INSTRUCTIONS TO FOLLOW:
Each entry below needs to be transcribed verbatim; the images should not appear.
◆ ◆ ◆ ◆ ◆ ◆ ◆
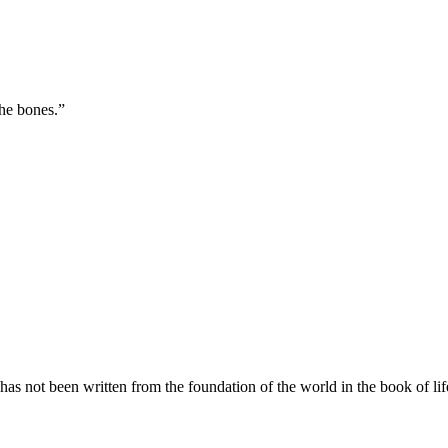
the bones.
”
s not been written from the foundation of the world in the book of li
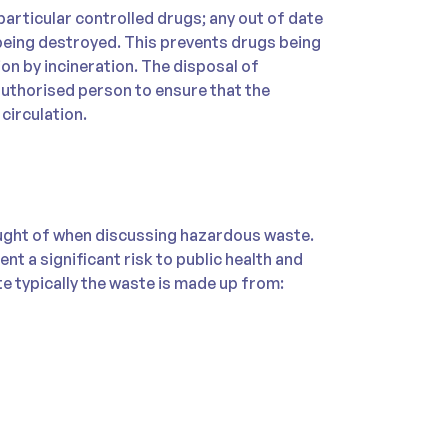
articular controlled drugs; any out of date
eing destroyed. This prevents drugs being
on by incineration. The disposal of
authorised person to ensure that the
circulation.
ght of when discussing hazardous waste.
ent a significant risk to public health and
e typically the waste is made up from:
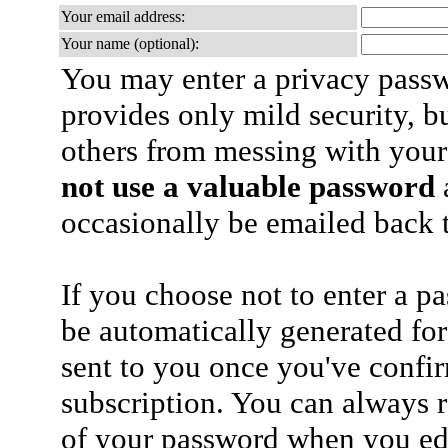
Your email address:
Your name (optional):
You may enter a privacy pass
provides only mild security, b
others from messing with your
not use a valuable password
a
occasionally be emailed back t
If you choose not to enter a p
be automatically generated for
sent to you once you've confi
subscription. You can always 
of your password when you edi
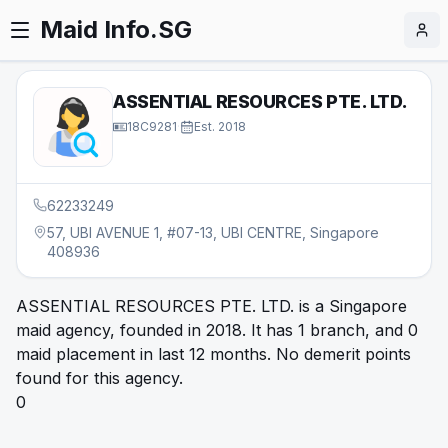
Maid Info.SG
ASSENTIAL RESOURCES PTE. LTD.
18C9281
·
Est.
2018
62233249
57, UBI AVENUE 1, #07-13, UBI CENTRE, Singapore
408936
ASSENTIAL RESOURCES PTE. LTD. is a Singapore
maid agency, founded in 2018. It has 1 branch, and 0
maid placement in last 12 months. No demerit points
found for this agency.
0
◆ ◆ ◆ ◆ ◆ ◆ ◆
ANSWER SECTION:
the bones.
”
s not been written from the foundation of the world in the book of li
articular controlled drugs; any out of date
eing destroyed. This prevents drugs being
on by incineration. The disposal of
authorised person to ensure that the
circulation.
ght of when discussing hazardous waste.
ent a significant risk to public health and
e typically the waste is made up from:
Your email address:
Your name (optional):
You may enter a privacy pass
provides only mild security, b
others from messing with your
not use a valuable password
a
occasionally be emailed back t
If you choose not to enter a p
be automatically generated for
sent to you once you've confi
subscription. You can always 
of your password when you edi
Maid Info.SG
ASSENTIAL RESOURCES PTE. LTD.
18C9281
·
Est.
2018
62233249
57, UBI AVENUE 1, #07-13, UBI CENTRE, Singapore
408936
ASSENTIAL RESOURCES PTE. LTD. is a Singapore
maid agency, founded in 2018. It has 1 branch, and 0
maid placement in last 12 months. No demerit points
found for this agency.
0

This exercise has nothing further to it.